[A section of a data file]
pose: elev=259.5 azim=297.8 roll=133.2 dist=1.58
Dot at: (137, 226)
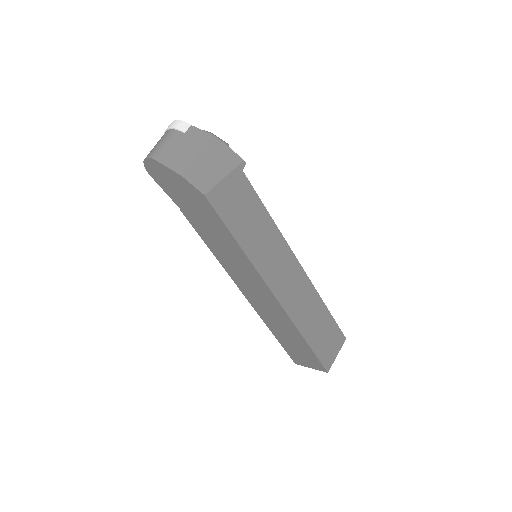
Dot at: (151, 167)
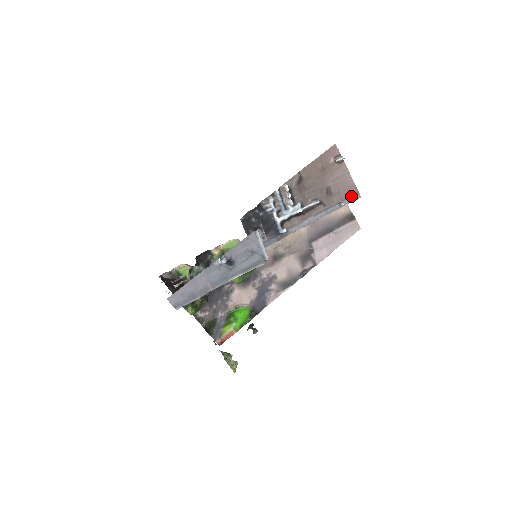
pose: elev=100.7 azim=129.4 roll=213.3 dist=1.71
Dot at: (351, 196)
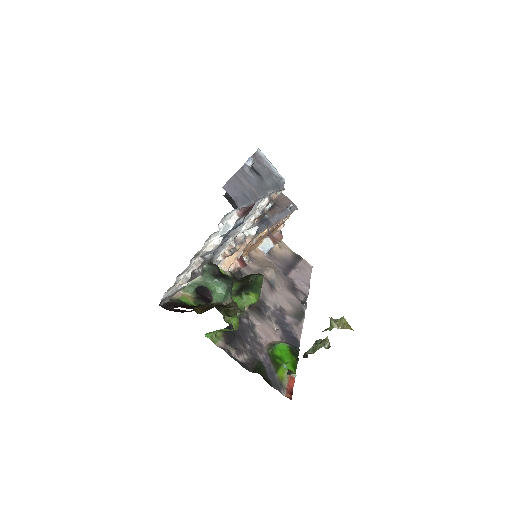
Dot at: (291, 206)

DIRECTION:
Rewrite every item with "dist" replaced by "distance" and everything else kept the same. Omit the pictures from your output.

ANSWER:
pose: elev=259.5 azim=297.8 roll=133.2 distance=1.58
Dot at: (137, 226)
Dot at: (151, 167)
pose: elev=100.7 azim=129.4 roll=213.3 distance=1.71
Dot at: (351, 196)
Dot at: (291, 206)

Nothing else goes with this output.